UNITED NATIONS – Secretary-General Ban Ki-moon said peacekeepers in Darfur are facing increasing threats from fighting in the vast western province and along the Chad-Sudan border, and from a spate of kidnappings.
In a report to the U.N. Security Council circulated Monday, the U.N. chief also criticized the failure of rebel groups in Darfur to unify their positions and start serious discussions with the government to resolve the 6 1/2-year conflict.
He said the joint United Nations-African Union force has made significant strides toward full deployment — with 14,638 of its authorized 19,555 military contingent on the ground at the end of October — and is now, "more than ever," focusing on its critical tasks of protecting civilians and facilitating the delivery of food and other humanitarian aid.
But Ban said there are still "serious challenges" and "increased threats."
He cited ongoing fighting between Sudanese government forces and rebels which put civilian lives at risk and demonstrate "that the parties have not made a full commitment to a political solution to the Darfur crisis."
Between July and October, Ban said, "serious security incidents also took place along the Chad-Sudan border" including clashes between the armed forces of both countries.
"I again call on all parties to exercise restraint, to cease support for rebel groups in both Chad and the Sudan, and to work in good faith towards a secure environment in Darfur," he said.
The secretary-general welcomed a statement issued after a meeting between top government officials from both countries on Oct. 10-11 affirming their commitment to improve relations. He stressed that good relations between Sudan and Chad are the cornerstone for peace in Darfur.
In another major threat, Ban said four kidnappings in Darfur since March "represent an extremely alarming development for international staff in Darfur."
Two international staff members working for the U.N.-AU force, known as UNAMID, who were taken from their home on Aug. 29 are still being held while two international aid workers were released on Oct. 18 after 107 days in captivity. Another staff member for an international organization was abducted on Oct. 22, he said.

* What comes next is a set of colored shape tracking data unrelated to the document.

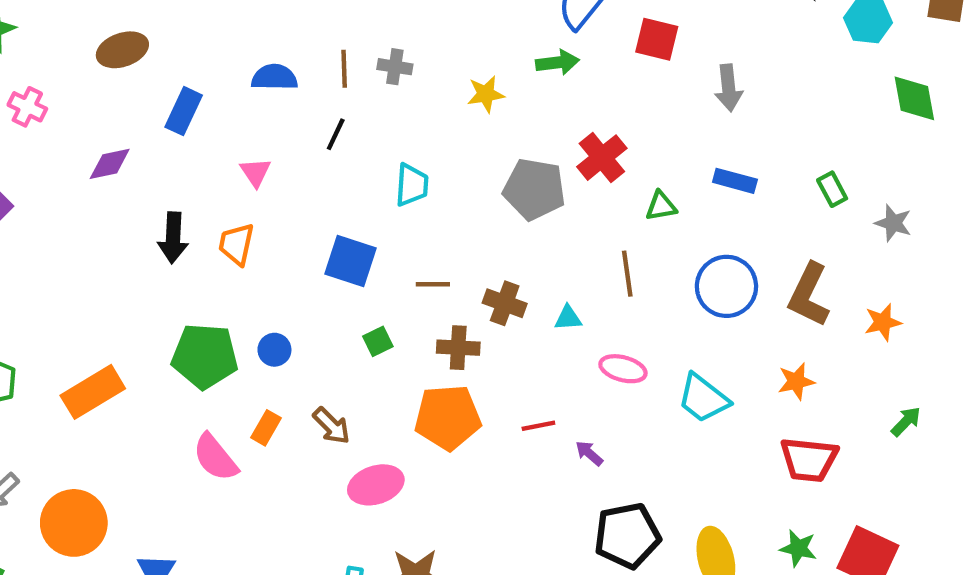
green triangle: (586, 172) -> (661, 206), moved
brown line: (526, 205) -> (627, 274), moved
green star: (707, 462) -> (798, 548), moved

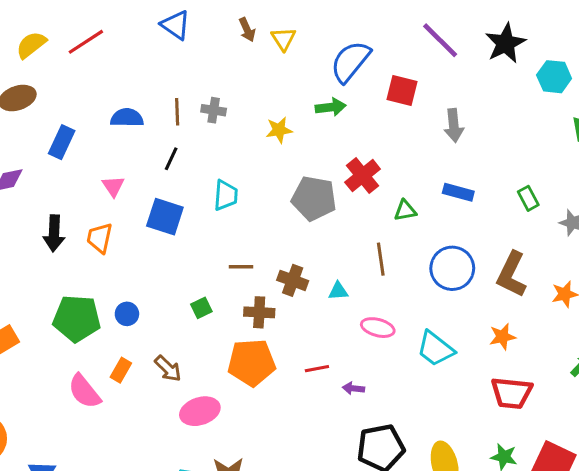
blue square: (351, 261) -> (165, 217), moved
purple arrow: (589, 453) -> (353, 388), turned -35

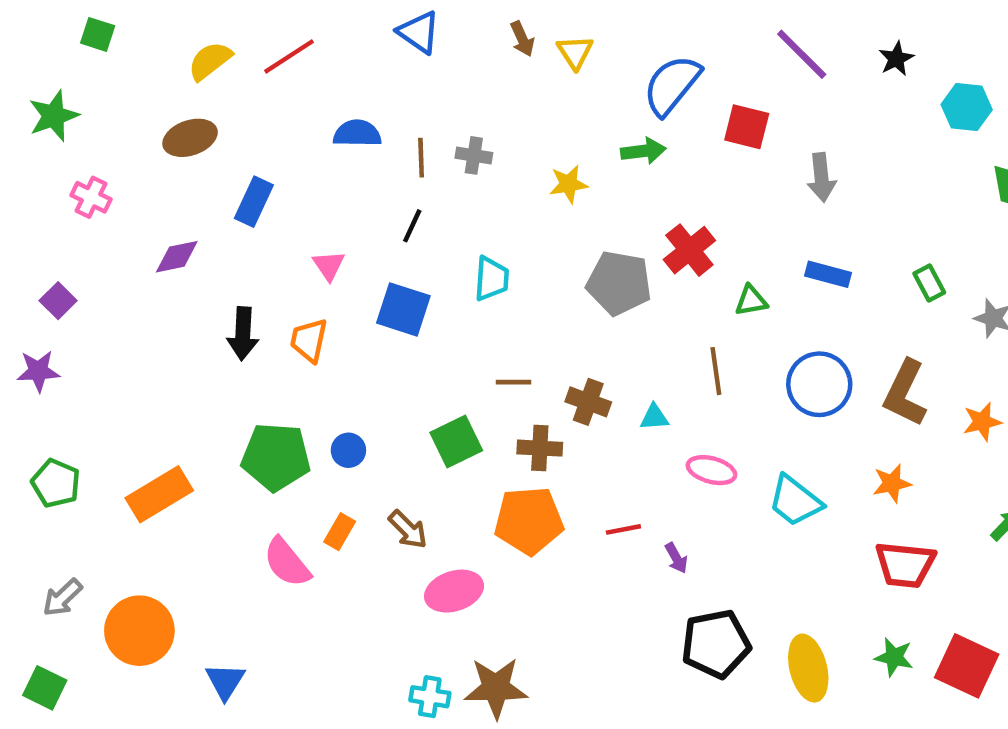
black star: (505, 43) -> (896, 59), size x0.6
blue semicircle: (127, 118) -> (357, 133), moved
green square: (201, 308) -> (456, 441), size x1.6
purple arrow: (353, 388) -> (676, 558), turned -125

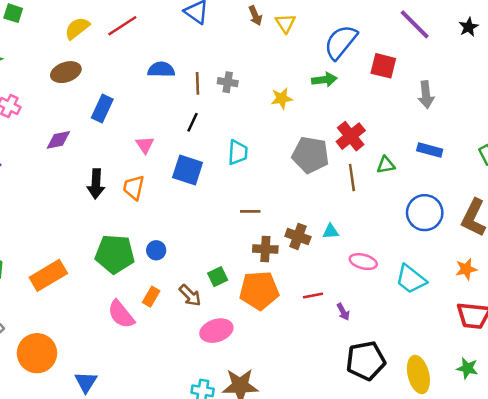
brown line: (716, 371) -> (352, 178), moved
brown cross: (588, 402) -> (298, 236), moved
green square: (456, 441) -> (218, 277), moved, size x0.7

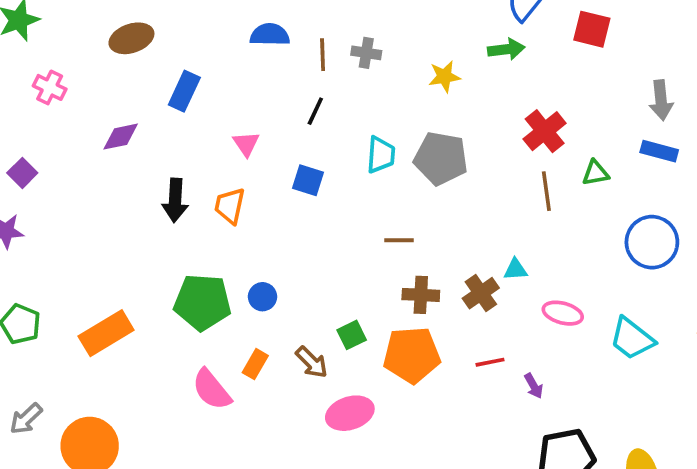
gray arrow: (426, 95) -> (661, 100), moved
gray pentagon: (311, 155) -> (441, 158), moved
blue square: (188, 170) -> (308, 180), size x0.7
brown cross: (298, 236) -> (481, 293), moved, turned 35

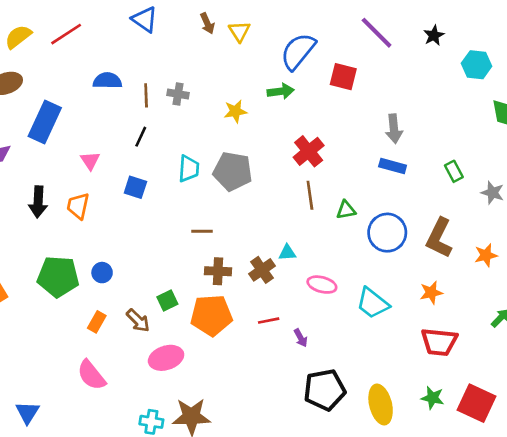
blue rectangle: (184, 91) -> (45, 122), size x1.4
green triangle: (596, 173) -> (346, 210), moved
pink semicircle: (212, 390) -> (91, 375), moved

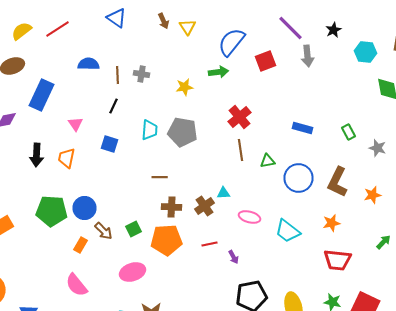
red square: (343, 77) -> (266, 61), turned -35
gray arrow: (394, 129) -> (308, 56), moved
blue circle: (102, 273) -> (84, 208), size x1.5
brown arrow: (138, 321) -> (104, 231), moved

"These incidents of hostage taking of international workers are a new and deeply troubling development in Darfur, with the potential to undermine the efforts of the international community," Ban said.
"The security implications of these events have already led to the suspension of some activities by the humanitarian community," he said.
In addition to the kidnappings, Ban said members of UNAMID were also targeted on four occasions between July and October resulting in the death of one peacekeeper.
These incidents, as well as ambushes, carjackings and violent robberies of staff residences "underscore the extremely difficult and volatile conditions" in which UNAMID and humanitarian workers are working, he said.
Ban said the military activity and increased threats to international staff are affecting the freedom of movement for the U.N.-AU force and humanitarian workers. He said since January, there have been at least 42 instances where a UNAMID patrol was blocked by a government official.
The Darfur conflict began in February 2003 when ethnic African rebels took up arms against the Arab-dominated Sudanese government in Khartoum, claiming discrimination and neglect. Khartoum is accused of retaliating by arming local nomadic Arab tribes and unleashing militias known as the janjaweed on civilian populations — a charge the government denies.
U.N. officials say at least 300,000 people have lost their lives from violence, disease and displacement, and 2.7 million have been driven from their homes.